Count how many lines below include the word "center". Answer with a number only.

[[ Exercise inputs open ]]

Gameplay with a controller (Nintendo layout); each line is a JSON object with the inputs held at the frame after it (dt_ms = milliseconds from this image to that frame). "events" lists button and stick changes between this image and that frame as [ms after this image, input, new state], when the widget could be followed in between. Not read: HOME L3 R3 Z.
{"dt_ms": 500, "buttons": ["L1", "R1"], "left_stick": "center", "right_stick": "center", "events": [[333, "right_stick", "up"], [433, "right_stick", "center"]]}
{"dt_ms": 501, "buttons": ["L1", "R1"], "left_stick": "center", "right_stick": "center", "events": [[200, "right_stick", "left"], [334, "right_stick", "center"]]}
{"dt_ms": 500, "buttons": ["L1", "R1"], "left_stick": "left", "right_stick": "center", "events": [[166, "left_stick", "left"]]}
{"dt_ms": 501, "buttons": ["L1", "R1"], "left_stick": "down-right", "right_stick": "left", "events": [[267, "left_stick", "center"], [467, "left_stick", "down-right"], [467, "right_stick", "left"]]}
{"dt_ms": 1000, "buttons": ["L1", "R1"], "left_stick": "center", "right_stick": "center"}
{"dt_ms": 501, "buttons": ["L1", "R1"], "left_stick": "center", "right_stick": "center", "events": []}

[[ Exercise inputs closed ]]

Exercise solution: 6